- Your instructions -
Please keep pictures out and return the lines below exactly, from the one holding "方案。以下整理了公立醫院、私家專科及中醫診所的費用與服" through the last, both included.

----- Data to use

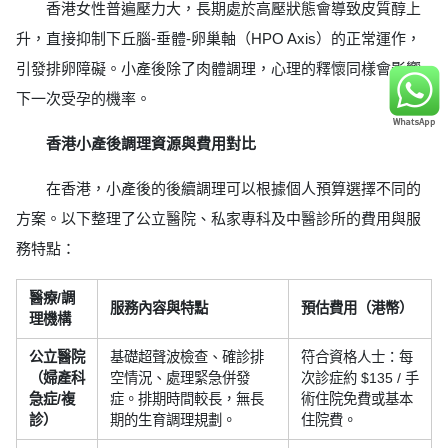
香港女性普遍壓力大，長期處於高壓狀態會導致皮質醇上
升，直接抑制下丘腦-垂體-卵巢軸（HPO Axis）的正常運作，
引發排卵障礙。小產後除了肉體調理，心理的釋懷同樣會影響
下一次受孕的機率。
香港小產後調理資源與費用對比
在香港，小產後的後續調理可以根據個人預算選擇不同的
方案。以下整理了公立醫院、私家專科及中醫診所的費用與服
務特點：
醫療/調
服務內容與特點
預估費用（港幣）
理機構
公立醫院
基礎超聲波檢查、確診排
符合資格人士：每
（婦產科
空情況、處理緊急併發
次診症約 $135 / 手
急症/複
症。排期時間較長，無長
術住院免費或基本
診）
期的生育調理規劃。
住院費。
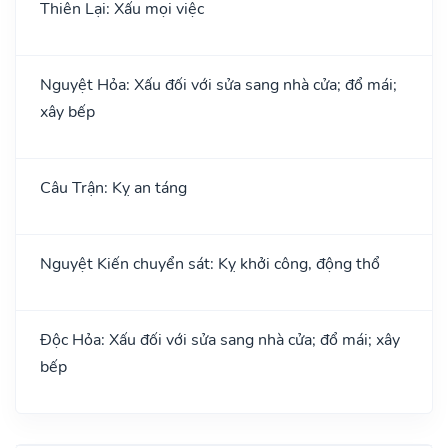
Thiên Lại: Xấu mọi việc
Nguyệt Hỏa: Xấu đối với sửa sang nhà cửa; đổ mái;
xây bếp
Câu Trận: Kỵ an táng
Nguyệt Kiến chuyển sát: Kỵ khởi công, động thổ
Độc Hỏa: Xấu đối với sửa sang nhà cửa; đổ mái; xây
bếp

----------

- Solution -
方案。以下整理了公立醫院、私家專科及中醫診所的費用與服
務特點：
醫療/調
服務內容與特點
預估費用（港幣）
理機構
公立醫院
基礎超聲波檢查、確診排
符合資格人士：每
（婦產科
空情況、處理緊急併發
次診症約 $135 / 手
急症/複
症。排期時間較長，無長
術住院免費或基本
診）
期的生育調理規劃。
住院費。
Thiên Lại: Xấu mọi việc
Nguyệt Hỏa: Xấu đối với sửa sang nhà cửa; đổ mái;
xây bếp
Câu Trận: Kỵ an táng
Nguyệt Kiến chuyển sát: Kỵ khởi công, động thổ
Độc Hỏa: Xấu đối với sửa sang nhà cửa; đổ mái; xây
bếp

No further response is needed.